「名前ちゃん」
「…なに?」
「なんでもない」

ただ、其処に居るのを確かめるような手つきで私を撫ぜる。安心して、ここにいるから。そんな思いをこめて回した腕に力を込める。嗚咽を漏らしていた彼の呼吸が少しずつではあるが整いだして、正しいリズムを刻み始めたことにホッとする。ねえ黄瀬くん、君はもっと凛としてくれないと困るから。何時もなら見えることのない旋毛に額を付けて現実を見ないフリする。

「ねえ名前ちゃん」
「今度はなあに」
「キスしていい?」
「それは…」
「今だけ、ね」

上向いた視線に思考回路ごと奪われてしまう。発したかった拒否の言葉も、突き放そうとした腕も、全部ぜんぶ。彼の手に掛かればそんなものは無かったも同然になる。薄っすらと開いた視界で見つけた彼の悲しげな瞳のせいで、どんどん彼に抗う力は弱まる。今だけ、いまだけ。呪文のように脳内でリフレインさせて自分を正当化する。徐々に深くなろうとする口付けも、肌を弄るこの腕も、今だけ。いまだけだから。

「もう抵抗しないんスか」
「今だけ、なんでしょ」
「初めてなんじゃないっスか」
「好きな人とならって考えじゃ、ダメ?」
「…後悔しても、しらねーよ」

苦痛に歪められる彼の顔に微笑む。きっと私の想いには応えられないと胸を痛めているのだろう。そんなのアキさんを見つめて幸せそうに笑う貴方を見た時から覚悟していたのに。それに、今だけなんでしょう。弱った貴方の間違いに漬け込んでいる私も同罪だから。きっと明日にはなかったことにできる。

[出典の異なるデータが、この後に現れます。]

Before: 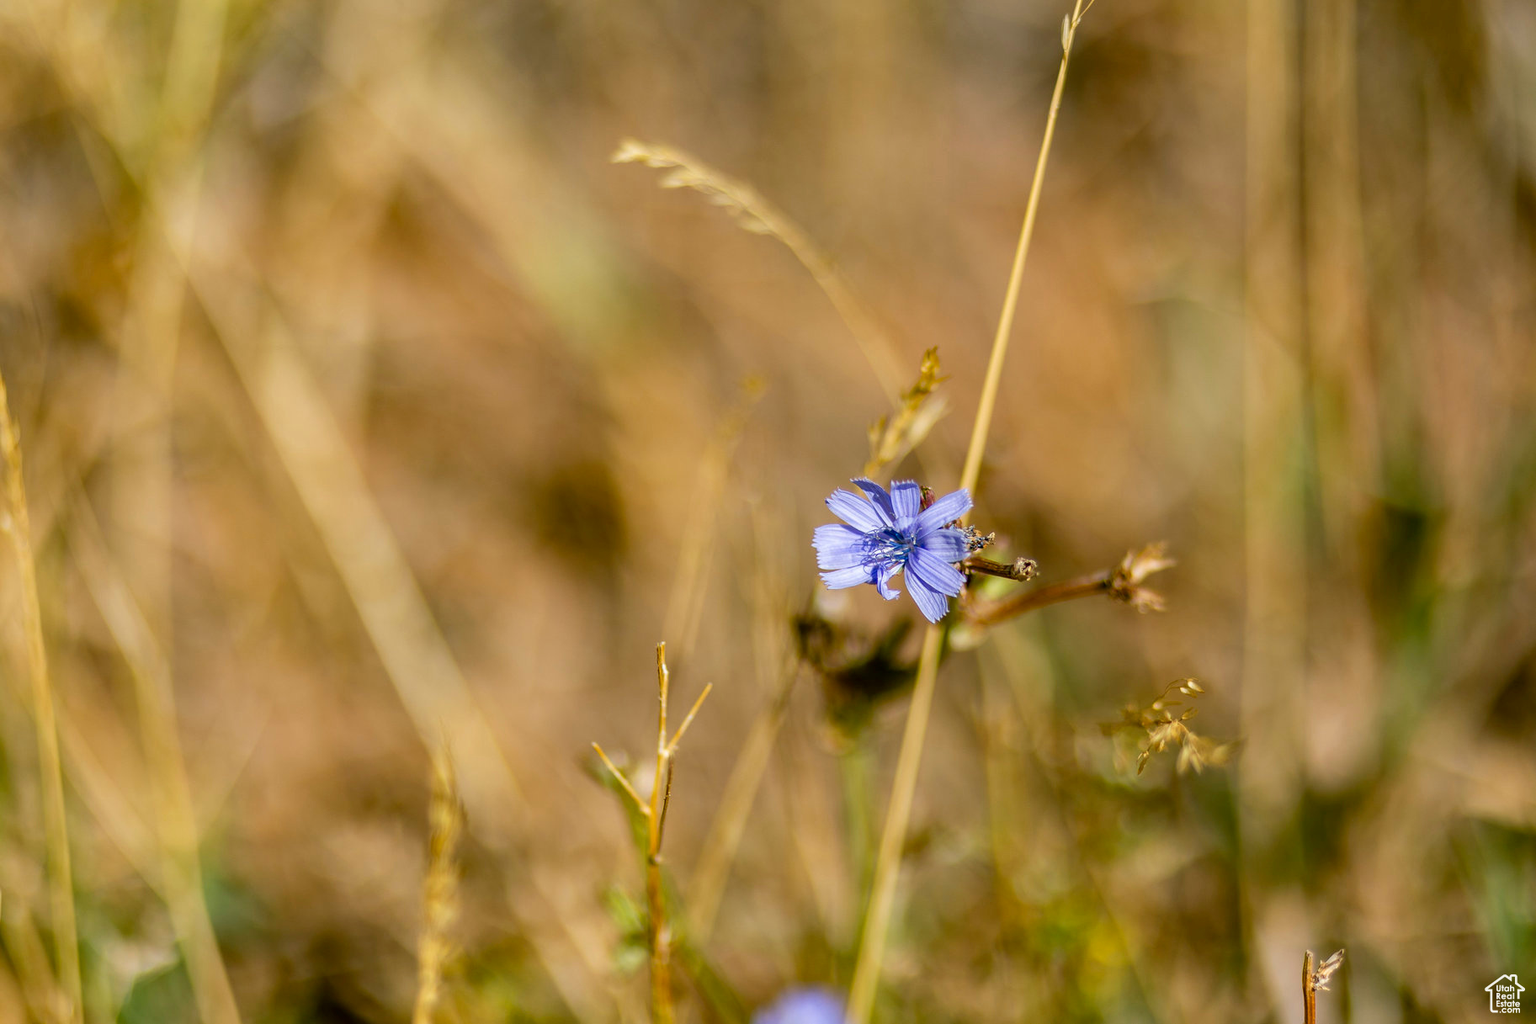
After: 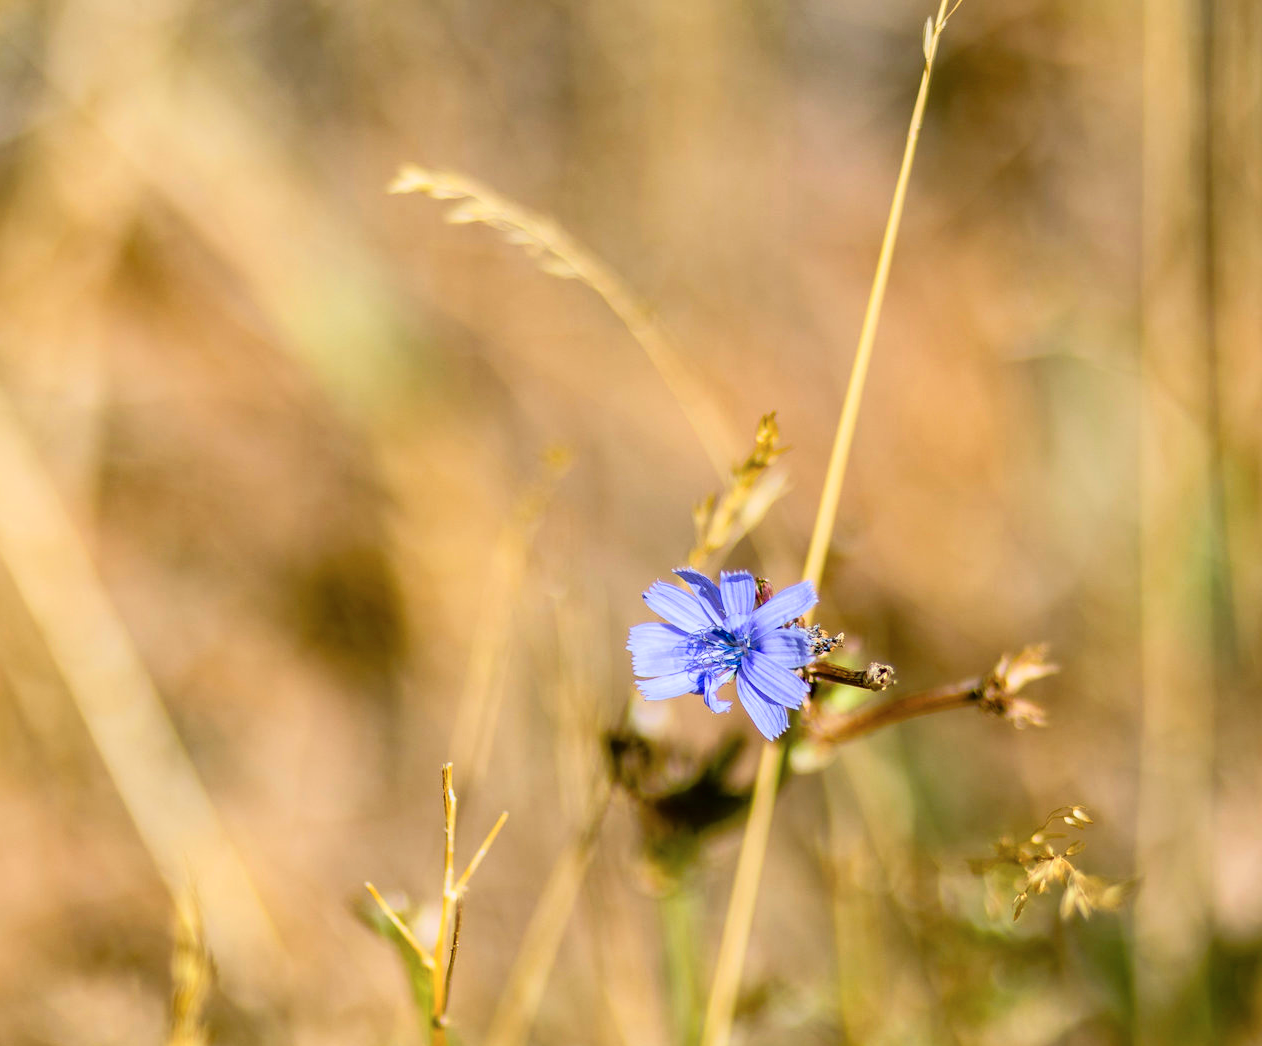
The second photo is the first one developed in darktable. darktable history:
crop: left 18.545%, right 12.299%, bottom 13.972%
tone equalizer: on, module defaults
tone curve: curves: ch0 [(0, 0.005) (0.103, 0.097) (0.18, 0.22) (0.4, 0.485) (0.5, 0.612) (0.668, 0.787) (0.823, 0.894) (1, 0.971)]; ch1 [(0, 0) (0.172, 0.123) (0.324, 0.253) (0.396, 0.388) (0.478, 0.461) (0.499, 0.498) (0.522, 0.528) (0.618, 0.649) (0.753, 0.821) (1, 1)]; ch2 [(0, 0) (0.411, 0.424) (0.496, 0.501) (0.515, 0.514) (0.555, 0.585) (0.641, 0.69) (1, 1)]
color calibration: illuminant as shot in camera, x 0.358, y 0.373, temperature 4628.91 K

漏れそうになる声をぐっと飲み込めば、無理やりこじ開けられる。生理的に流れる涙まで舐めとる彼はとても同い年には見えない。これが経験の差だろうか。あんなにも涙を流していた彼からは感じれなかった余裕が今は垣間見れてしまう。彼の端正な顔から垂れ落ちた汗が私のものと混ざってシーツに溶ける。

「赤司っち、に何て、言うんスか」
「んっ…さあ、てきと、んっ…」
「そう」

体中が痛みで悲鳴を上げて、視界がまた滲みだす。痛い、いたい、イタイ。もう何処が痛いのかなんて分かりやしない。ああ、神様。ここに愛は存在していませんが、今だけはこの行為に目を瞑ってはくれませんか。ほら、この唇も今だけはこんなにも優しいから。

* * *

沈黙だけが二人を包みこんだ気がした。撫でられる頭で考えるのはこれからのことばかり。一線を超えてしまった。その事実だけが冷静になった私に降り掛かってくる。隣にいる彼の顔は先ほどとは違って何の感情も見えない。虚空を見上げる色のない瞳は今はもう何も写していないようで。

「…痛くないっスか」
「痛くないって言ったら嘘になるかな」
「だろうね」
「まあ…、うん」
「あとさ…もう、うち来ないほうがいいっスよ」
「…ど、うして?」
「多分、もう約束守れそうにないっスから」
「そっか」

喉につっかえて出てこない「構わない」の言葉。遠回しな彼からの拒絶。淡かった明かりがどんどん、小さくか細くなっていく。じゃあ、どうしようか。そうだな、やっぱり今だけは現実を見ないように目蓋を伏せてしまおう。彼の優しい大きな手に身を委ねながら、そっと。